Bert es el perro residente. Es un bonito pastor alemán todavía joven, de unos cinco años, de pelaje lustroso y mirada viva, que al oír su nombre alza la cabeza. Está apostado en la alfombra frente a una butaca que sin duda tiene la forma del cuerpo de mi abuelo, ajeno a la conversación pero visiblemente atento. Lo miro durante unos momentos y esbozo una pequeña sonrisa. Mi madre siempre ha odiado a los perros; a mí, siempre me han encantado. Por lo menos este verano cumpliré mi sueño de tener uno para mí.

- Y todos los jueves viene Henry - continúa mi abuela, dándome palmaditas en la mano.

- ¿Quién es Henry? - inquiero, pinchando un trozo de zanahoria con el tenedor.

- Ayuda a tu abuelo con el taller. Es un poco mayor que tú, pero tal vez pueda hacerte compañía un rato. ¿Ves ese taburete que hay junto a la mesita de café? - miro el susodicho objeto, pensando que parece salido de una tienda de carpintería suiza.- Lo hizo él.

- Hmm - lo cierto es que tengo entre poco y menos interés en conocer a un tipo que se dedica a hacer manualidades los jueves con mi abuelo, pero finjo admiración por su obra y sigo comiendo, ahora en silencio. Cuando terminamos, ayudo a recoger la mesa y friego los platos, a pesar de las protestas de mi abuela. "¡George, te tocaba a ti fregar esta noche!", le dice a mi abuelo.
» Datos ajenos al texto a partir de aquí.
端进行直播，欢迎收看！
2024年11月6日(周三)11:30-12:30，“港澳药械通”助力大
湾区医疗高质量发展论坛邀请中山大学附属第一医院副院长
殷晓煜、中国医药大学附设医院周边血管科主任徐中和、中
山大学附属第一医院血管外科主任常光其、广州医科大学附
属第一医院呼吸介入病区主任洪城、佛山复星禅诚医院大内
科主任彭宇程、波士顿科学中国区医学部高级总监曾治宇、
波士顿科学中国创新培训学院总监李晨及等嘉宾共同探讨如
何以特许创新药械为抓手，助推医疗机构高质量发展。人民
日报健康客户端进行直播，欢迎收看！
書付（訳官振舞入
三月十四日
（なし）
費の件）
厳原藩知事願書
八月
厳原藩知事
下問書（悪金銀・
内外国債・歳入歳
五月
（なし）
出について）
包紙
Éste se defiende farfullando un "Si quiere hacerlo ella, deja que lo haga" y se esconde detrás del humo de su pipa otra vez. Ellos saben perfectamente qué hacer después de cenar. Cada uno coge un libro de una de las estanterías del salón y se sientan en sus respectivos sitios. Como pensaba, mi abuelo ocupa la butaca grande, y mi abuela se sienta en una mecedora blanca que parece muy cómoda. Los miro desde la cocina con las manos mojadas, preguntándome si todos los momentos que pase en esta casa van a ser sacados de una postal pintoresca. Tras unos momentos de no saber si sentarme con ellos o qué, me adelanto al salón.
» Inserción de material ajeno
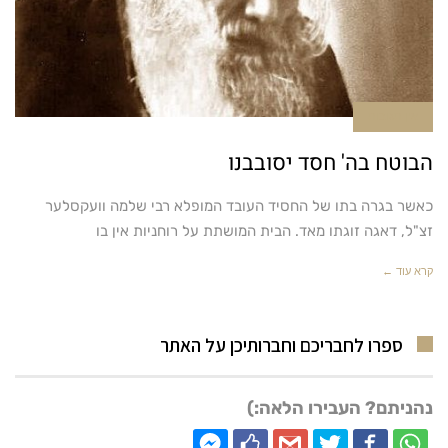
אין תגובות
הבוטח בה' חסד יסובבנו
כאשר בגרה בתו של החסיד העובד המופלא רבי שלמה וועקסלער
זצ"ל, דאגה זוגתו מאד. הבית המושתת על רוחניות אין בו
קרא עוד ←
ספרו לחבריכם וחברותיכן על האתר
נהניתם? העבירו הלאה:)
- Me voy a mi habitación - anuncio, haciendo que los dos levanten la mirada de sus respectivas lecturas-. Estoy un poco cansada del viaje.

- Muy bien, cielo - sonríe mi abuela dulcemente.

- Te despertaré mañana a las ocho y media - advierte (¿amenaza?) mi abuelo, inhalando una bocanada de humo de su pipa-. Que duermas bien, Victoria.

- Igualmente - les deseo, dando después media vuelta y encaminándome a las escaleras. Como una autómata, pues aunque haya cambiado de escenario sigo teniendo las mismas costumbres, me lavo los dientes y me cepillo el pelo en el baño, y después voy a mi cuarto para cambiarme y ponerme cómoda. Todavía no tengo sueño, así que decido dar uso al regalo de mis abuelos y estrenar el televisor y una de las películas. Cojo la primera que me llama la atención, Vacaciones en Roma. Me parece que nunca he visto esta película, y si lo he hecho, no la recuerdo bien. Con los mandos a la mano, me meto en la cama para verla desde ahí.

Diez minutos después, una figura entra en la habitación con paso seguro: Bert se me queda mirando desde la puerta y luego vuelve los ojos a la pantalla, donde Audrey Hepburn hace de la vivaracha princesa Anne. Para mi sorpresa, el perro se tumba sobre la moqueta mirando atentamente el televisor.

- Le gusta Audrey Hepburn - murmuro para el cuello de mi camisa.- Increíble.